Kris Bryant’s grievance for the Chicago Cubs demoting him after a spring training in which he batted .425 with 9 home runs was decided in the Cubs’ favor, but the tidal wave is pushing the barrier to its limits. The wall will come down…or the owners will open it for their better interests.

Currently, the players remain at the mercy of the teams. With Flaherty and the Cardinals, the question as to whether this will doom the relationship is irrelevant. If he pitches well and remains healthy, the Cardinals will take care of him financially. They might make amends sooner than later by giving him a guaranteed contract through his arbitration years and first couple of years of free agency. The renewal does not necessarily mean that the relationship is destroyed beyond repair just as Flaherty refusing to sign it was not akin to a holdout. Jacob deGrom refused to sign his renewal contract with the New York Mets. It was a symbolic gesture that meant nothing. Eventually, the Mets paid him.

It is easily forgotten that the best and highest-paid player in the game, Mike Trout, was once angry with the Los Angeles Angels of Anaheim for renewing his 2013 contract for $510,000 the year after he won the Rookie of the Year, was runner-up for the Most Valuable Player Award, won a Silver Slugger and was an All-Star being compared favorably to Mickey Mantle – all at age 20. The sides buried the hatchet and the Angels opened the vault.

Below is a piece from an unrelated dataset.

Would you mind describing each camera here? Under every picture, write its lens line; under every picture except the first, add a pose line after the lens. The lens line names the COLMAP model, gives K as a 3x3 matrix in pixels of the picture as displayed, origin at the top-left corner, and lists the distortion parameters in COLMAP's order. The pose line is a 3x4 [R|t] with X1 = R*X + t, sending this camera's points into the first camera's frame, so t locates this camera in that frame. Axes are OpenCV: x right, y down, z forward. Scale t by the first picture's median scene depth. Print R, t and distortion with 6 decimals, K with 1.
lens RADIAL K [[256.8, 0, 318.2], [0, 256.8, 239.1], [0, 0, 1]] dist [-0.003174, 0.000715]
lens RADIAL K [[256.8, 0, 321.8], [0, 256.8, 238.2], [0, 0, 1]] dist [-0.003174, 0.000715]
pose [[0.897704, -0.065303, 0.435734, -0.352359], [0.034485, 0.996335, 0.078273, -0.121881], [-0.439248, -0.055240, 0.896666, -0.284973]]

Trout is set to spend the rest of his career in Anaheim, working under a $426.5 million contract through 2030.

The perception that the Cardinals are bullying the young player under the pretense of organizational policy masks the reality that every team tries to manipulate their finances and the salaries of young players as much as possible. Some are more ruthless about it than others as the Cubs were with Bryant. With the CBA in flux, teams are also in a rush to sign their young players to long-term contract extensions before they need to. The Chicago White Sox have been aggressive toward this end with Yoan Moncada, Eloy Jimenez and Luis Robert. The Atlanta Braves signed Ozzie Albies to a 7-year, $35 million that was decried for how much he supposedly shortchanged himself.

Are there solutions to this problem? It is impossible to tell a team that it cannot demote a player when it has a right to do so. The club does not need a reason to do it. Still, baseball has always been a sport where statistics are used to judge players. They are a fundamental way in which players are paid, especially in the arbitration process and, increasingly, during free agency. Since this is the case, perhaps a statistical formula could be used to determine a player’s rights to earlier arbitration and free agency.

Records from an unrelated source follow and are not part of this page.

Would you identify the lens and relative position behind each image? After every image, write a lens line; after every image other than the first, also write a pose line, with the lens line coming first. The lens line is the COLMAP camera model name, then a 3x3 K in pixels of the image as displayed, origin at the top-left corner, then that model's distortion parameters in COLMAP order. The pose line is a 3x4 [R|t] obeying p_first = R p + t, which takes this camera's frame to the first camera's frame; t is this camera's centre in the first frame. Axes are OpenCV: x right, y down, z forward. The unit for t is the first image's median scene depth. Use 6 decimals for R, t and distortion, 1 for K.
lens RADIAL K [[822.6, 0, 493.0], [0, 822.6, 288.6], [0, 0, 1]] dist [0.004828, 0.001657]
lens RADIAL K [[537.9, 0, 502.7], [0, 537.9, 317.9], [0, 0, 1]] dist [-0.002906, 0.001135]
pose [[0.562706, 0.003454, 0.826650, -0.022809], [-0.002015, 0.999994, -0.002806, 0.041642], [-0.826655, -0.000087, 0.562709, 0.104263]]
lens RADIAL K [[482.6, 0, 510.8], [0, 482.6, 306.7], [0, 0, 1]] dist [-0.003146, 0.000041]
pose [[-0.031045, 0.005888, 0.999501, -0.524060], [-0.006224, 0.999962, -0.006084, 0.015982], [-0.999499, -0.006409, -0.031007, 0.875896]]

Flaherty, for example, could parlay his 2019 season into having an automatic statistical kicker (formula to be determined by people who create such things) that will shave a commensurate number of years off his team control because of that performance.

What are teams going to do? Tell the player to play worse? Send him down because he’s been too good at the highest level in the game?

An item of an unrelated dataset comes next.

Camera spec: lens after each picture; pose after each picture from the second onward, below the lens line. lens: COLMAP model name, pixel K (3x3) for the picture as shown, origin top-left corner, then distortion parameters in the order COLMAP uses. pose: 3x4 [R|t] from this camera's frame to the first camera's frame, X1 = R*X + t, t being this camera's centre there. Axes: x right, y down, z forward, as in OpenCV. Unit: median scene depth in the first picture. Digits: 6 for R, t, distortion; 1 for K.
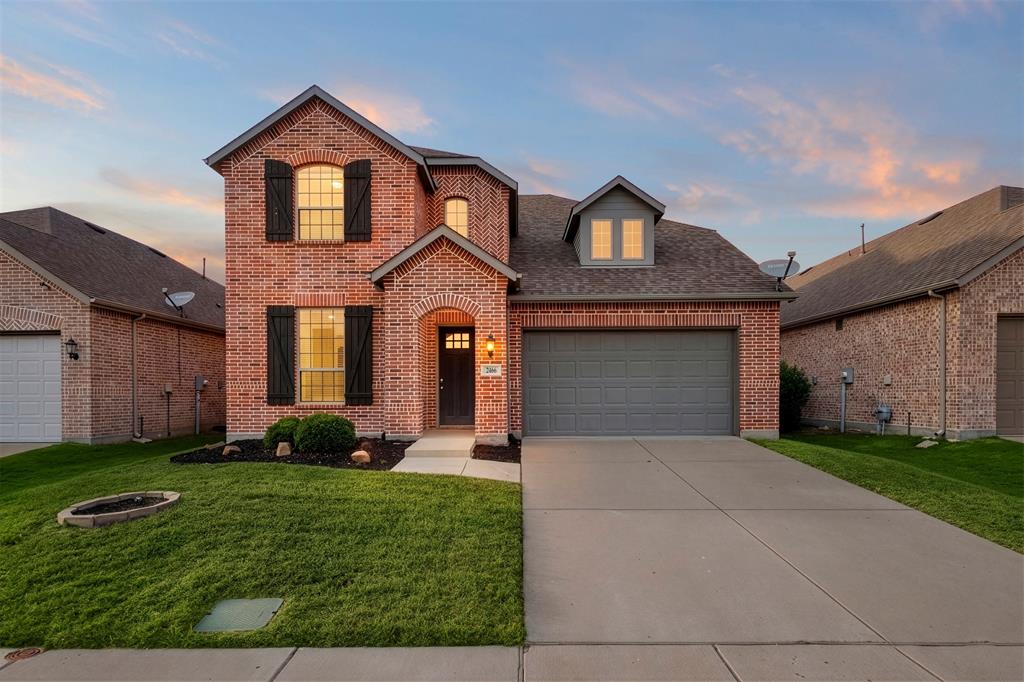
lens RADIAL K [[469.4, 0, 511.7], [0, 469.4, 346.9], [0, 0, 1]] dist [0.006727, -0.001349]
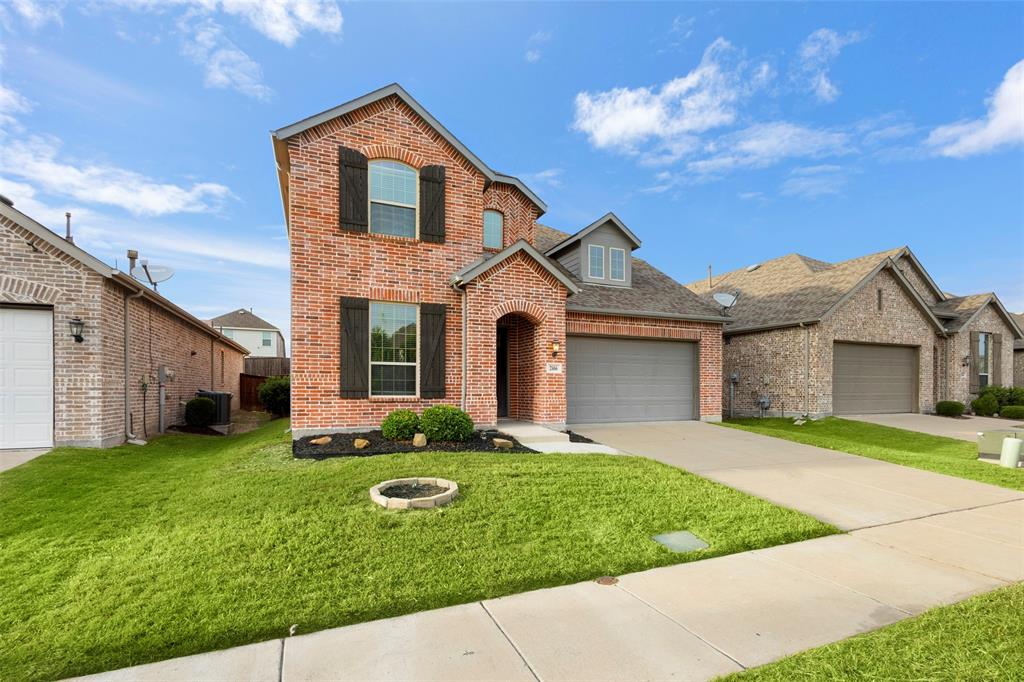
lens RADIAL K [[469.4, 0, 514.5], [0, 469.4, 337.0], [0, 0, 1]] dist [0.006727, -0.001349]
pose [[0.914490, 0.049289, 0.401595, -0.570057], [-0.043740, 0.998779, -0.022980, 0.002831], [-0.402237, 0.003450, 0.915529, -0.031770]]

Teams are not reluctant to use statistics of all kinds to determine how a player should be valued, so why shouldn’t the player benefit from those metrics to get closer to big money by playing well long before he would otherwise capitalize on it to the maximum?

This is just one example that would likely be more agreeable to the owners than simply giving the players arbitration earlier than they get it now while doing nothing other than accruing the necessary service time independent of how he plays.

Player anger at this treatment is cosmetic and a means to an end. They know what the owners are doing and can do nothing about it but hope for a better agreement once the new CBA is completed. That agreement will undoubtedly focus on service time calculation and manipulation, arbitration-eligibility and how long before players can become free agents.

A sticking point is how younger players are at teams’ mercy in their formative years in the majors. Under the current system, the teams can look at the players, shrug, and ask, “What are you gonna do about it?” The answer is nothing…until the next CBA negotiation, when they have the chance to do something to address these issues and close loopholes they left open wide enough for several armored cars, loaded with cash.